Opposition targets Jones over 650 days of QAR inaction
The Federal Opposition has zeroed in on Assistant Treasurer and Minister for Financial Services, Stephen Jones and his lack of action in implementing the Quality of Advice Review recommendations.
The Shadow Assistant Treasurer, Luke Howarth has declared that it is now 650 days since the Government received the final report of Michelle Levy’s QAR and claimed that not much has been done.
By comparison, he undertook that a future Coalition Govenrment would implement the QAR recommendations in full.
Referring to the 650 days, Howarth said that, “During this period, the Government has failed financial advisers by watering down Levy’s recommendations, botching the first tranche of reforms, and moving at a snail’s pace on implementing the Review’s most important red tape reducing recommendations”.
“The clock is ticking for the Government to deliver these reforms, with an election fast approaching and three parliamentary sitting weeks remaining this year.”
“The Government promised financial planners and advisers it would bring their costs down and fix the ‘hot mess’ of financial advice legislation but, like many of the Albanese Government’s promises, this promise has been comprehensively broken with advisers’ costs instead skyrocketing over the last year,” Howarth’s statement said.
“In addition to its failure to cut red tape, the Government has also slugged the financial advice profession with hefty bills with cost blowouts to the ASIC and Compensation Scheme of Last Resort levies.”
“Financial planners and advisers are hurting at a time when they should be focused on rebuilding their industry and helping the many Australians who are currently under-advised and under-insured.”
Howarth said time was running out for the Government to deliver on its promises to the financial advice industry.
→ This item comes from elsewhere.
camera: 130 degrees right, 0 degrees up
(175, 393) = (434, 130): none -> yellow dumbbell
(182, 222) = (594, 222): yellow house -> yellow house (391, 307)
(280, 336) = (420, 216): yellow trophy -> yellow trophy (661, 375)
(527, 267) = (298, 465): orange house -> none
“Like most of its financial services reform agenda, advice reforms have been left to the last minute and are clearly not a priority for this Government. Draft legislation is yet to surface, and the sector is rightly starting to second-guess whether it ever will.
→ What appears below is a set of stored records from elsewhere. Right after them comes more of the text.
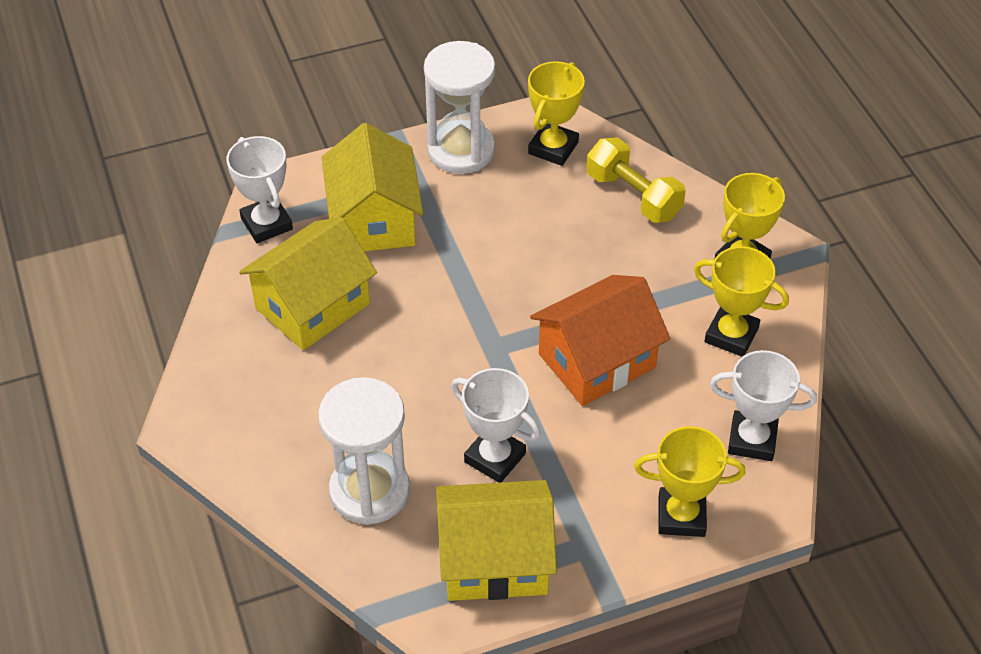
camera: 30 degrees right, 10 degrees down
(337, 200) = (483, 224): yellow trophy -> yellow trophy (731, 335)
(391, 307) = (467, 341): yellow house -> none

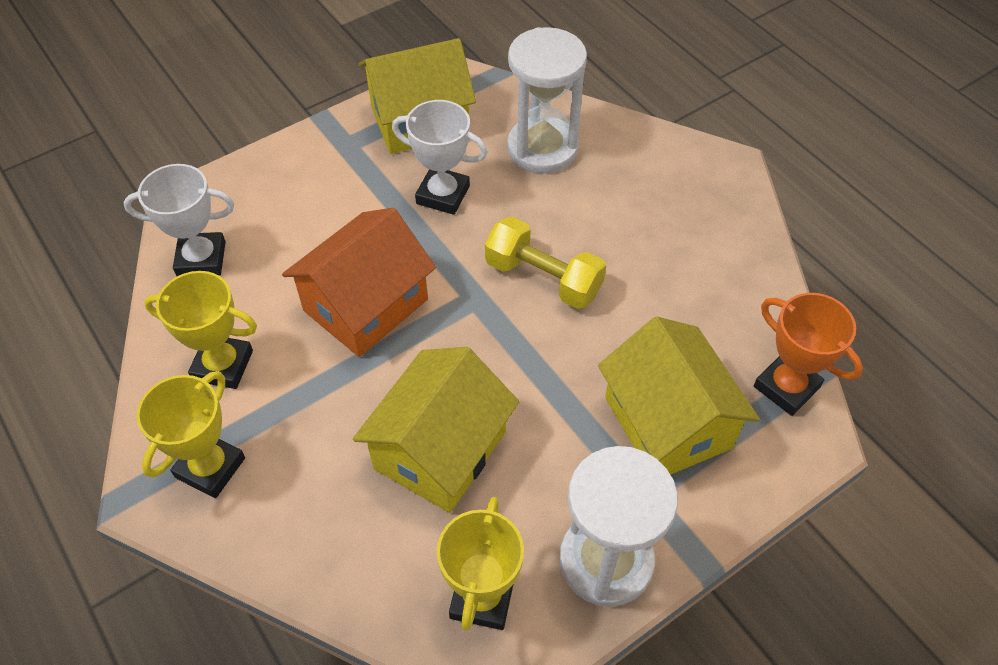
camera: 165 degrees right, 5 degrees up
(266, 224) = (786, 387): white trophy -> orange trophy
(312, 306) = (680, 300): yellow house -> yellow house (440, 450)
(633, 196) = (357, 538): yellow dumbbell -> yellow dumbbell (543, 278)
(681, 516) = (266, 181): yellow trophy -> none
“The Government continually scapegoats its department and a lack of legislative drafters for its inability to progress the reforms it promises.
“Curiously, these ‘drafting constraints’ were not an issue when the Assistant Treasurer recently turned his attention to attacking tax advisers and practitioners with new red tape through unnecessary conduct and ‘dob in’ regulations.
“The industry was dismayed to see the Assistant Treasurer pick and choose Michelle Levy’s recommendations and water down its deregulatory reforms but hopeful he would progress what survived in a timely manner. 650 days have now passed since Jones was handed the Quality of Advice Review’s final report and he has been on a go-slow ever since, even prompting Michelle Levy to write a scathing open letter calling out the Minister’s inaction.”
“The Coalition would implement the Levy Review in full and, unlike the Government, we won’t treat this as the end of the road for deregulation. This is the beginning, not the end for cutting red tape for financial professionals.”
So the Coalition fully supports Industry Super, Banks & Life Ins CO’s propaganda so they can flog product via Uneducated, Unqualified, BackPacker call centres selling only single products, vertically owned and all paid for by HIDDEN COMMISSIONS charged to
every member when most members get no sales advice.
At the same time there is very little Red Tape relief for Real Advisers.
How about start with cutting 70% of mad BS Govt Red Tape for Real Advisers and see if that helps rather than BackPacker sales.
Fund ASIC from fines it charges and have ASIC pay for CSLR as ASIC let these problems happen.
This idiocy is going to go on for years, because it has been going on for years.
Soooo easy to fix.
If you look at ART website you’ll see already several references to “Qualified Advisers” already. Super Funds are driving the ship, not the Minister and Australians are missing out.